Pyruvate Supports RET-Dependent Mitochondrial ROS Production to Control Mycobacterium avium Infection in Human Primary Macrophages

Abstract

Macrophages deploy a variety of antimicrobial programs to contain mycobacterial infection. Upon activation, they undergo extensive metabolic reprogramming to meet an increase in energy demand, but also to support immune effector functions such as secretion of cytokines and antimicrobial activities. Here, we report that mitochondrial import of pyruvate is linked to production of mitochondrial ROS and control of Mycobacterium avium (M. avium) infection in human primary macrophages. Using chemical inhibition, targeted mass spectrometry and single cell image analysis, we showed that macrophages infected with M. avium switch to aerobic glycolysis without any major imbalances in the tricarboxylic acid cycle volume or changes in the energy charge.

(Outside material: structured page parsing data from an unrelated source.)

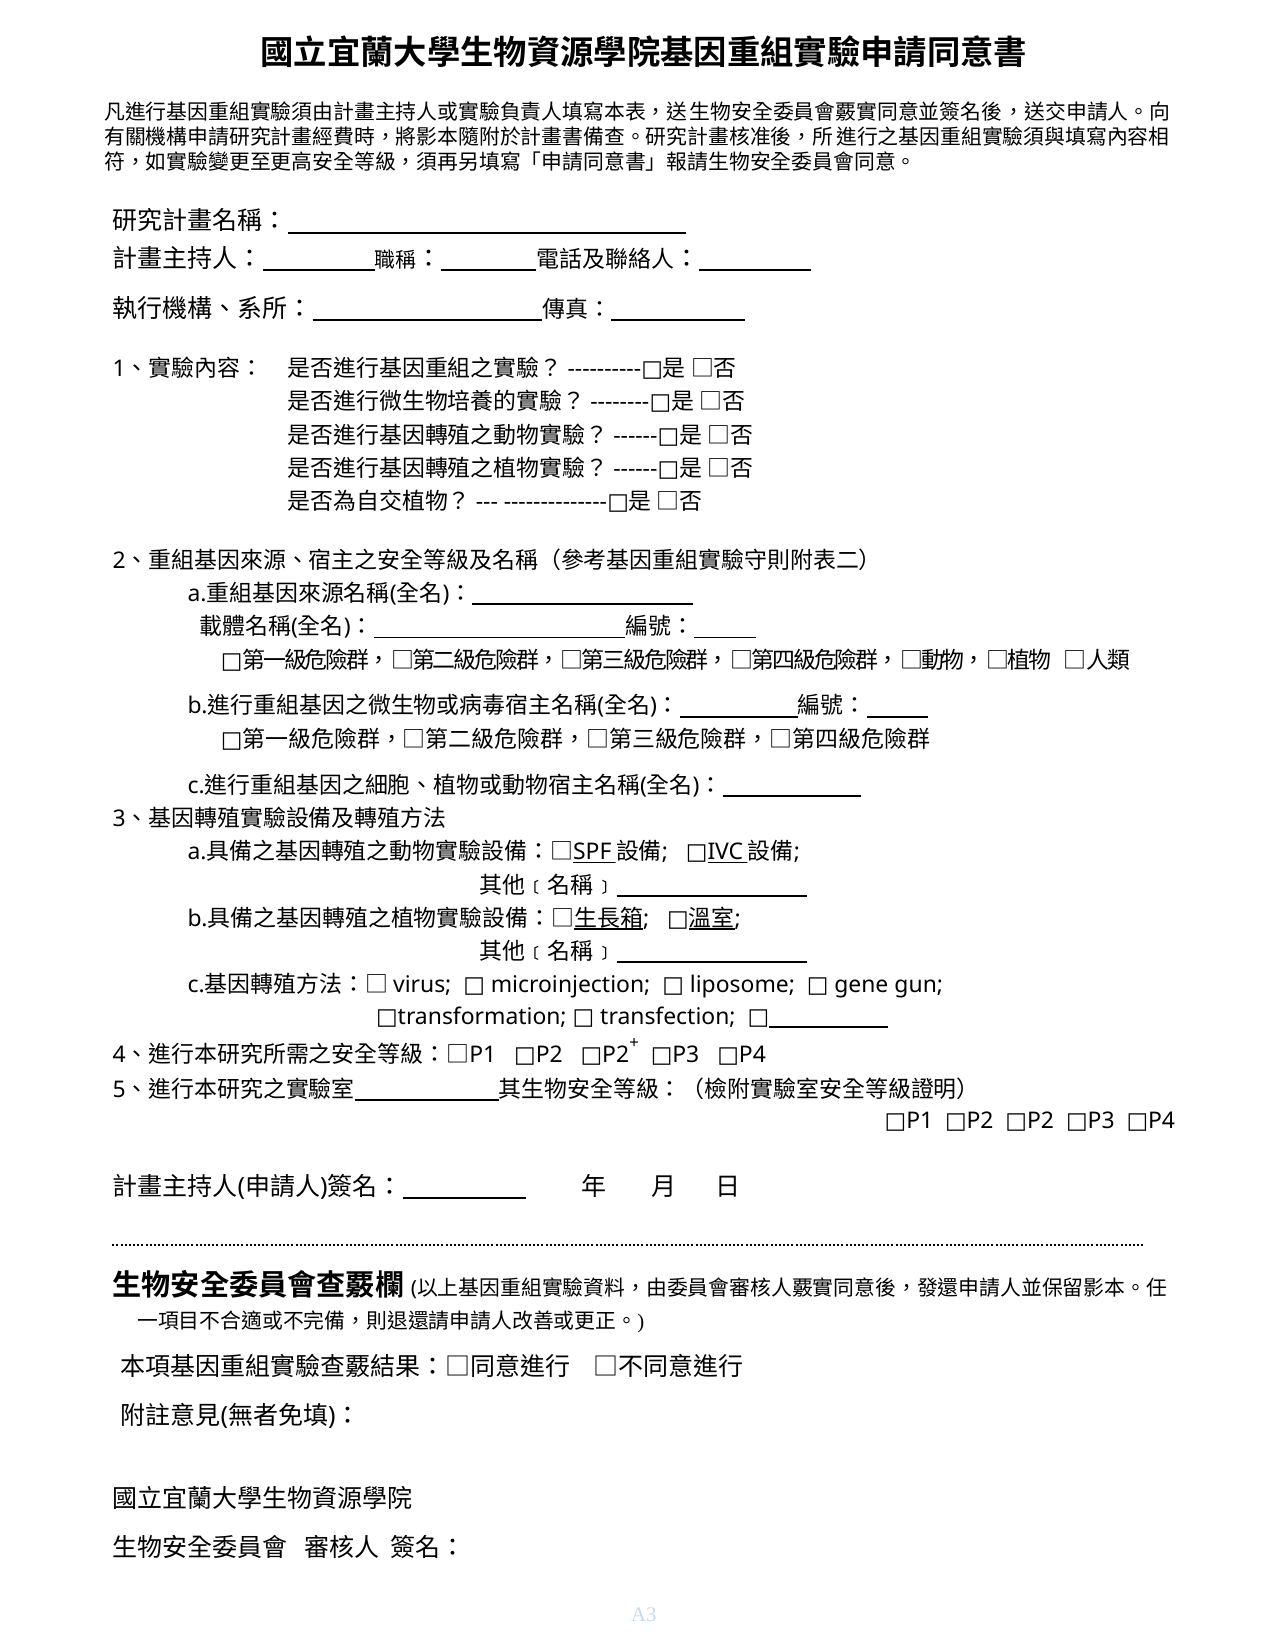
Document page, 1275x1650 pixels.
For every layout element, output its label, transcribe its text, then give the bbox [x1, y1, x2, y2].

text 是否進行基因轉殖之植物實驗？ ------□是 □否 [187, 450, 1175, 483]
text 3、基因轉殖實驗設備及轉殖方法 [112, 800, 1175, 833]
text b.進行重組基因之微生物或病毒宿主名稱(全名)： 編號： [187, 687, 1175, 721]
text 本項基因重組實驗查覈結果：□同意進行 □不同意進行 [121, 1347, 1175, 1383]
text 其他﹝名稱﹞ [479, 866, 1175, 900]
text 附註意見(無者免填)： [120, 1395, 1175, 1432]
text □transformation; □ transfection; □ [112, 999, 1175, 1031]
text 2、重組基因來源、宿主之安全等級及名稱（參考基因重組實驗守則附表二） [112, 541, 1175, 575]
text □P1 □P2 □P2 □P3 □P4 [112, 1104, 1175, 1135]
text 4、進行本研究所需之安全等級：□P1 □P2 □P2+ □P3 □P4 [112, 1031, 1175, 1071]
text 計畫主持人(申請人)簽名： 年 月 日 [112, 1166, 1175, 1203]
text c.基因轉殖方法：□ virus; □ microinjection; □ liposome; □ gene gun; [187, 966, 1175, 999]
text a.重組基因來源名稱(全名)： [187, 575, 1175, 608]
text 研究計畫名稱： [112, 200, 1175, 237]
text 國立宜蘭大學生物資源學院 [112, 1478, 1175, 1514]
text 生物安全委員會查覈欄 (以上基因重組實驗資料，由委員會審核人覈實同意後，發還申請人並保留影本。任一項目不合適或不完備，則退還請申請人改善或更正。) [112, 1262, 1175, 1334]
text 5、進行本研究之實驗室 其生物安全等級：（檢附實驗室安全等級證明） [112, 1071, 1175, 1104]
text b.具備之基因轉殖之植物實驗設備：□生長箱; □溫室; [187, 900, 1175, 933]
text a.具備之基因轉殖之動物實驗設備：□SPF設備; □IVC設備; [187, 833, 1175, 866]
text 1、實驗內容： 是否進行基因重組之實驗？ ----------□是 □否 [112, 350, 1175, 383]
text 是否進行微生物培養的實驗？ --------□是 □否 [187, 383, 1175, 416]
text 計畫主持人： 職稱： 電話及聯絡人： [112, 237, 1175, 275]
text 其他﹝名稱﹞ [479, 933, 1175, 966]
text c.進行重組基因之細胞、植物或動物宿主名稱(全名)： [187, 766, 1175, 800]
text 是否進行基因轉殖之動物實驗？ ------□是 □否 [187, 416, 1175, 450]
text 凡進行基因重組實驗須由計畫主持人或實驗負責人填寫本表，送生物安全委員會覈實同意並簽名後，送交申請人。向有關機構申請研究計畫經費時，將影本隨附於計畫書備查。研究計畫核准後，所進行之基因重組實驗須與填寫內容相符，如實驗變更至更高安全等級，須再另填寫「申請同意書」報請生物安全委員會同意。 [104, 100, 1171, 175]
text 生物安全委員會 審核人 簽名： [112, 1527, 1175, 1563]
text 國立宜蘭大學生物資源學院基因重組實驗申請同意書 [112, 23, 1175, 75]
text 是否為自交植物？ --- --------------□是 □否 [187, 483, 1175, 516]
text 載體名稱(全名)： 編號： [187, 608, 1175, 641]
text □第一級危險群，□第二級危險群，□第三級危險群，□第四級危險群 [221, 721, 1175, 754]
text 執行機構、系所： 傳真： [112, 287, 1175, 325]
text □第一級危險群， □第二級危險群， □第三級危險群， □第四級危險群， □動物， □植物 □人類 [221, 641, 1175, 675]
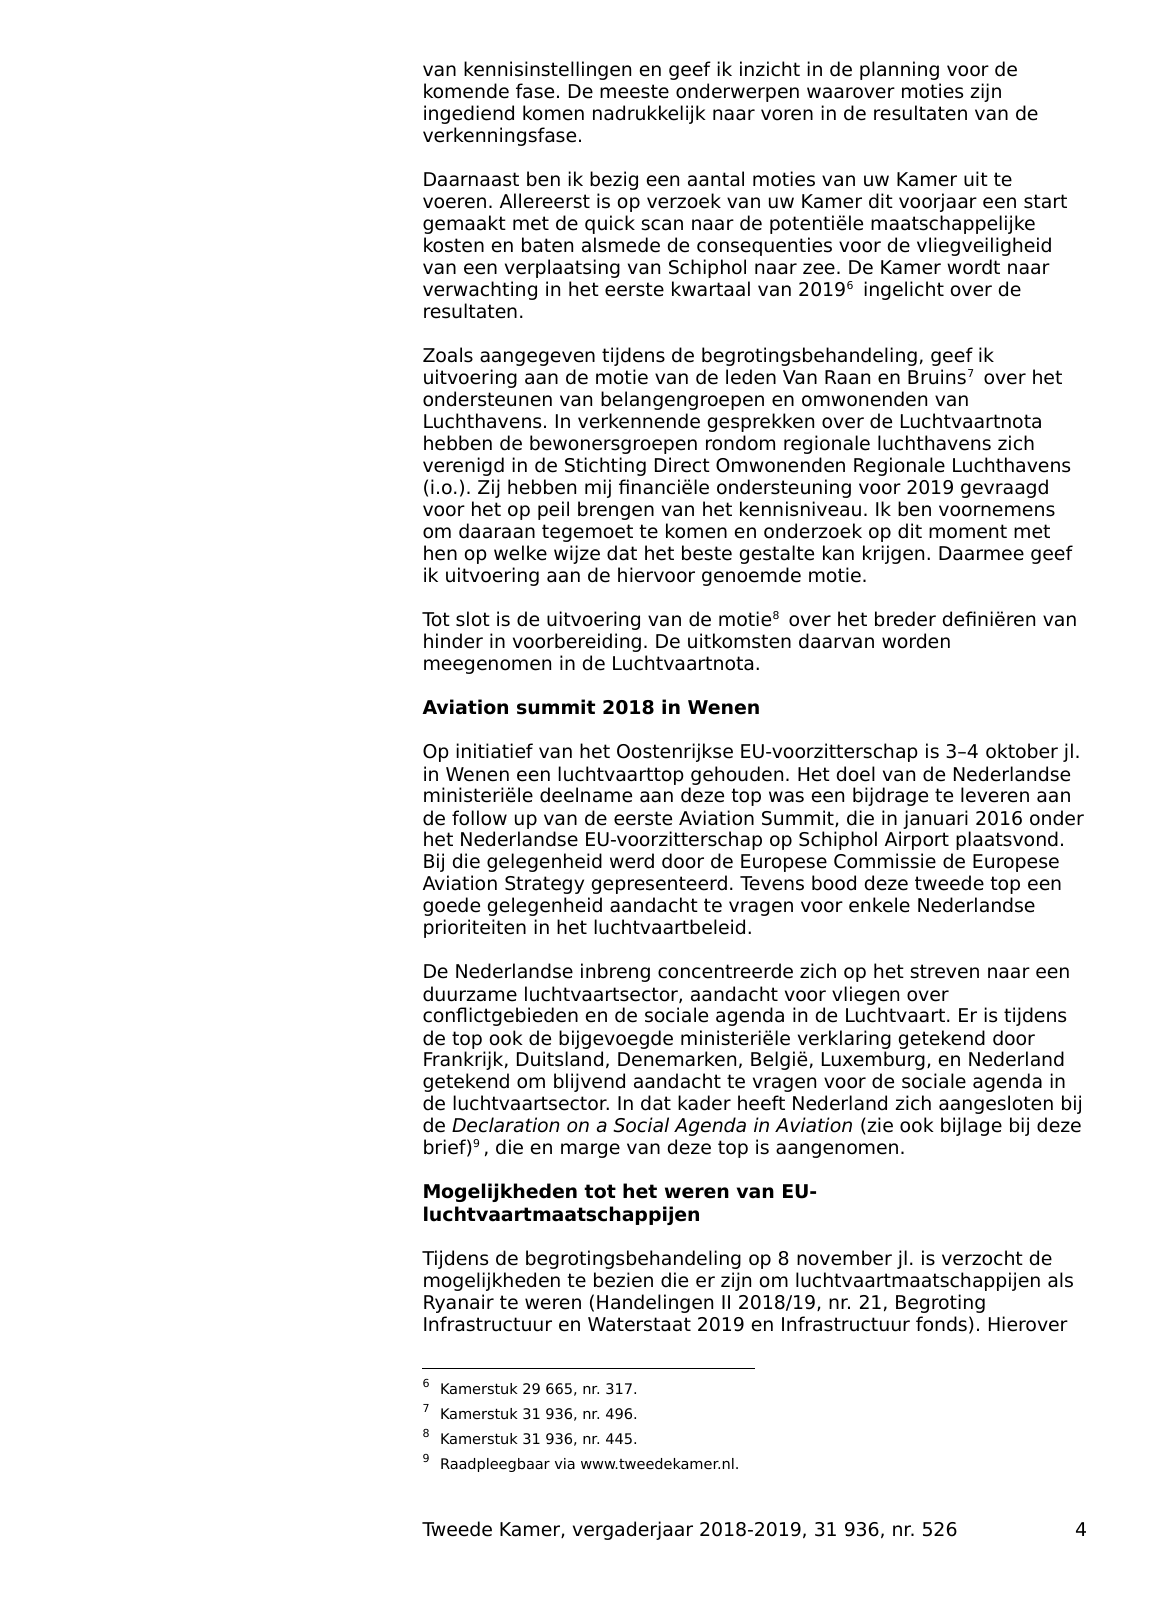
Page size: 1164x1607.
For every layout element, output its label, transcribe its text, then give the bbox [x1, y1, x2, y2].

text Kamerstuk 31 936, nr. 445. [422, 1427, 1087, 1449]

Instead, we found that pyruvate import contributes to hyperpolarization of mitochondria in infected cells and increases production of mitochondrial reactive oxygen species by the complex I via reverse electron transport, which reduces the macrophage burden of M. avium. While mycobacterial infections are extremely difficult to treat and notoriously resistant to antibiotics, this work stresses out that compounds specifically inducing mitochondrial reactive oxygen species could present themself as valuable adjunct treatments.